When William J. Bratton became chief in 2002, he was faced with a string of 20 gang shootings -- including the death of 14-year-old Clive Jackson. He declared war on gangs, referring to them as domestic terrorists.

Last week, he and Mayor Antonio Villaraigosa declared war again -- the inspiration this time the racially motivated killing of Cheryl Green, a 14-year-old African American, by members of a Latino gang in the Harbor Gateway neighborhood.

The new crackdown -- targeting 11 gangs -- might suggest that the Los Angeles Police Department is trying again where it has failed before.

But it's more complex than that. Though gang crimes jumped 14% in 2006, they are down significantly from the early 1990s and even more compared with the mid-1980s. According to LAPD statistics, there were 7,714 gang crimes last year, compared with 10,945 in 1995.

"What we are doing is no different than what we have been doing. As a Police Department we have always been assertive, very aggressive in going at gangs," Bratton said. "What we are doing with this effort -- it's more comprehensive."

But what some critics of the crackdown find familiar is the race to respond to a killing that garners news media attention and public outrage -- an approach they say is not always comprehensive or effective.

"It is the same prescription every time they have a major event," said Malcolm Klein, a veteran gang sociologist and USC professor emeritus. "Gangs are defined as a crime problem and not a community problem. This is old fashioned suppression in a new guise, and where is the proof that has worked?"

He noted that since 1980, when gang slayings topped 200 in Los Angeles, the city has focused most of its gang response on policing.

A month ago, Connie Rice, director of the Advancement Project in Los Angeles, produced a comprehensive plan for the city to overhaul gang intervention programs and try to use means other than law enforcement to address its 39,000 gang members.

▸ Recorded data:
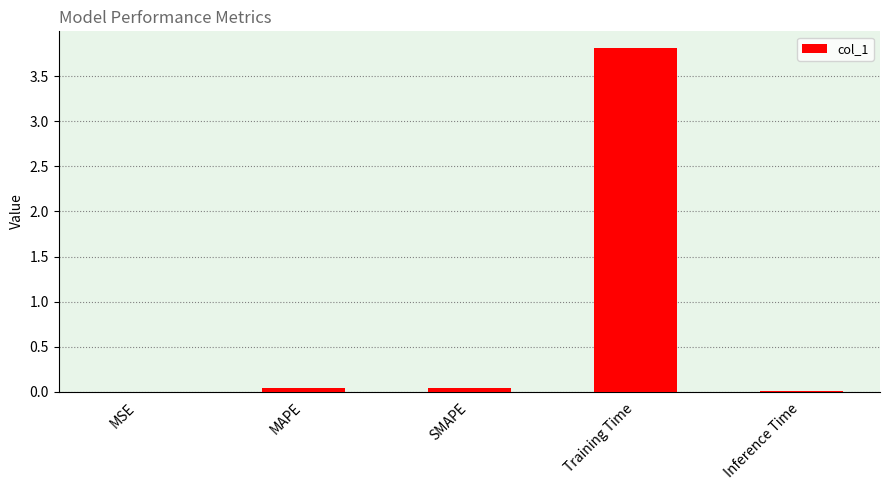

At which category does the chart reach its peak across all series?

Training Time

▸ Questions:
(1) In the article on the Los Angeles gang crackdown, how many gang crimes did LAPD statistics record last year?
(2) Please reproduce the part of the article on the Los Angeles gang crackdown that opens with the words containing "He noted that" and closes with "39,000 gang members.".

▸ Results by task:
(1) 7,714

(2)
He noted that since 1980, when gang slayings topped 200 in Los Angeles, the city has focused most of its gang response on policing.

A month ago, Connie Rice, director of the Advancement Project in Los Angeles, produced a comprehensive plan for the city to overhaul gang intervention programs and try to use means other than law enforcement to address its 39,000 gang members.